BRIEF 1: List every photo storage service named in the privacy discussion.
BRIEF 2: Pick up the privacy discussion after its final comment and extend it.

Paying with credit is convenient, voting in demagogues and populaists is convenient, blind patriotism is convenient, signing contract without reading is convenient, but they all have consequences.


I agree with sentiment but the last time someone handed us a optical disk with memories in it we had to ask a relative for a device they had in the basement for us to read that disk.


Okay but you didn't address their point you just made a think of the children argument. It doesn't change the fact that most people use and prefer, google photos, amazon photos icloud etc. You're one person.

"In May 2017, Google announced that Google Photos has over 500 million users, who upload over 1.2 billion photos every day."


Do they actually prefer it? I am talking about my elderly mother as an example here. People are becoming increasingly more aware of the issue.

Also many phones come woth google photoes preinstalled and enabled by default, I am counted towards that statistic because it uploaded a few things before I disabled it. Even if they really use it, I am betting most of them Also use store same photos as normal files.

I would like to see fresh numbers now that you have to pay for google photos.


It doesn't sound like you're actually disagreeing with what you quoted, but you don't think it's in people's best interest. You may be right!

As an aside, you may want to back up your mother's optical discs; apparently those are starting to fail.


> Even non standardized stuff like word and excel documents could be shared, backed up, organized using these files.

Yet you couldn't collaborate on or generate a link to these files - sharing them with your family or a coworker most likely meant starting an email chain mailing the file back and forth with changes.


Files are an implementation of "your stuff", using standards based storage to simplify managing "your stuff" should be the goal.

A simple "backup/restore to/from <x>" service/computer often will suffice.


While some people care about privacy, huge majority doesn’t (even if they say they do), as you can see be various services that have billions of users.

The only way to make privacy happen is if it’s dead simple, works out of box, and not only doesn’t regresses your experience, but meaningfully enhances it. I’ve failed to see projects that would do that so far, and same here - it adds extra complexity for end user, with no tangible benefits to the experience.


Im working on something that also have the goal to give the power back to the user in terms of control, but i've also understand it the same way you do.

That in the end the platform have to provide a better experience to the end user and also give more power/flexibility to the developer, otherwise no one will use it.

That's the reason i think it requires a lot more work to make this feasible. Only "iterational innovation" wont do it.

I hope that what i'm almost about to launch here, might reach those goals.


AND it goes against economic incentives for the typical dev (i.e. make migration harder to engender lock-in)! But, for devs who have portability and openness as priorities (volunteers and altruists, in other words) it seems very helpful to have a precompiled model of how to build apps that respect these priorities.


people don't care about privacy, but at the same time if facebook (or whatever) didn't mine your information when you signed up first and you had to go deep into the settings to turn on tracking, nobody would care about that either. they just care about being able to do xyz for free.

do you know about the safe network? that seems relatively easy. the way its being designed is that you will have to log-in to access the network (which does add complexity compared to now) but the idea will be that you can sign up for websites and services using your log in ID. so you dont have to share your name or email address and there will be no need for a service to store your password


Privacy is not the only concern. Portability is another. Google Photos is holding my photo collection hostage at the moment.

Extracted data entries
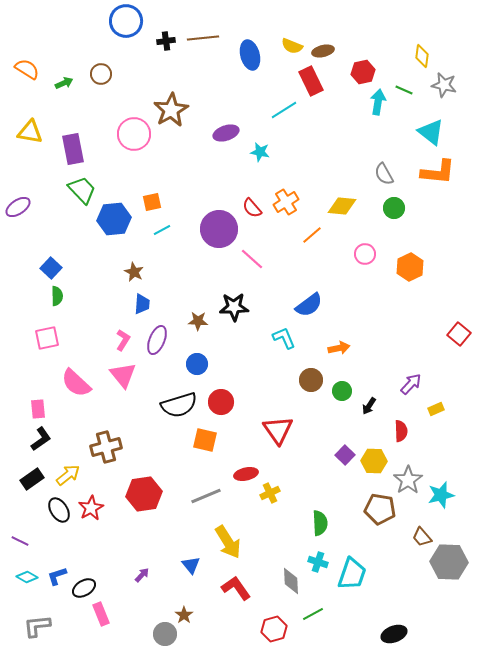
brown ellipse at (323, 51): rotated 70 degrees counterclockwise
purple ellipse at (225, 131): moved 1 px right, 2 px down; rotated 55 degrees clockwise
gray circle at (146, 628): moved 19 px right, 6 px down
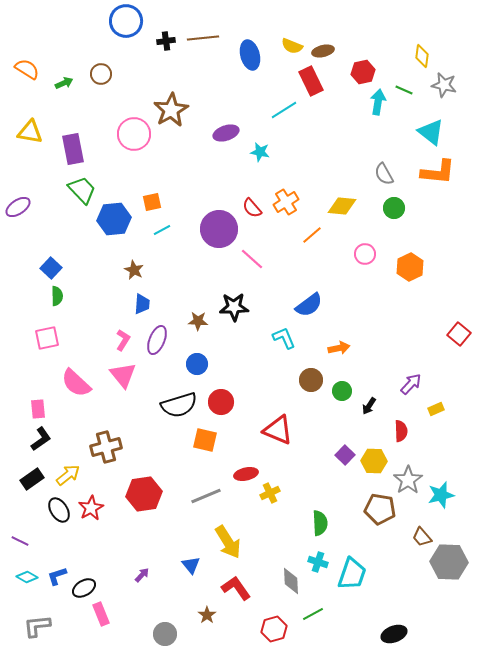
brown star at (134, 272): moved 2 px up
red triangle at (278, 430): rotated 32 degrees counterclockwise
brown star at (184, 615): moved 23 px right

EXERCISE OUTPUT 1: Google Photos, Amazon Photos, iCloud

EXERCISE OUTPUT 2:
However, I completely agree with the second paragraph.


Hostage? You can export all of your Google Photos collection (I did that myself a month ago, to migrate to my NAS). It’s little annoying, and had some bugs with metadata, but possible.


The last sentence is the explanation


Having a small puddle in front of your house, doesn’t mean you’re held hostage.

Dramatic and exaggerated hyperboles only help to turn conversation into flame wars.


It removed the feature that syncs my photos with storage I control, and the only option left is an export tool that tends to forget some photos, or exclude some metadata.

The removal of that feature certainly wasn't accidental.


The message is good but the name makes no sense, and is almost the opposite of what’s described. In a traditional web app, the client has zero data, or just some cache. But in a "zero data app", in the way they mean it, the app has all the data, so certainly not "zero".

Go explain the concept to someone unfamiliar with it with a nonsensical name like this.


It's zero data from the perspective of large tech entities.

All terms aren't coined exclusively to speak to developers. ;)


> It's zero data from the perspective of large tech entities.

I understand that, and in fact most developers do. However if they invent a new term, it should be something that makes sense to everybody (not just developers or large tech entities), or at least that doesn't require a complicated explanation to define it.

It's nothing new either, the trend for self hosting and offline first apps have been going on for a while. In my opinion they failed at finding a good term that encompasses all this.


Indeed it seems it's not meant to be taken literally - as I was confused and thought this might be satire at first.


So it makes no sence to anyone except large tech entities.

Are they the target audience?


Agreed. It needs something sexy like a Data Ownership Revolution or something like that.


The name is imho inappropriate chosen. Under zero data, I understand that the app needs no data at all.


Naming things is hard as you know


What useful software exists which works on no data at all? Even a calculator requires data


I guess those password managers that generate a password based on your master key and the website URL would presumably require storing zero data.


The masterkey is data


The masterkey isn't stored.


maybe "0wn Your Data App" was too wordy


FreeData?

Liberdata / Liberitadata?


when looking at different data management approaches i see the following:

- third party manages encryption keys and data custody, users manage none (dropbox, G drive et al)

- third party manages data custody, users manage encryption key (e2e encryption, icedrive, pcloud, 1password etc)

- third party manages none, user manages data custody (and eventually encryption) (0data and more generally "storing files in your computer")

the 0data is just like going back to what we used to do a decade or two ago and we all know it has its drawbacks (data can be lost, stolen, corrupted, difficult to move)

the most popular data custody model where a third party has total control over our data but we don't also has its drawbacks (data misuse, data breach, data mining, data transfer etc)

the second approach which i am surprised not a lot of providers adopt is where we delegate data custody to a third party but we still have e2e encryption over the data contents also has its drawbacks (data can be lost if keys are lost) but it's what i think it's more compelling compared to this 0data philosophy.


One large reason that option 2 isn't great is because people will forget or lose their key. And at that point you'll have a very angry customer when you tell them that you can't let them in or give them their data back (or at least not any useful data). People don't truly understand just how impossible it is to regain access to their data.


I can't speak for all projects listed here, but usually with option 3 you can also choose to e.g. pay someone to do the hosting for you and effectively get option 2, provided that data is not stored locally and can be encrypted.


There's another option that can be combined with 2 and 3: run your own personal cloud, whether using Synology, Qnap, nextcloud, etc.

If you have terabytes of data to store, it can work out significantly cheaper.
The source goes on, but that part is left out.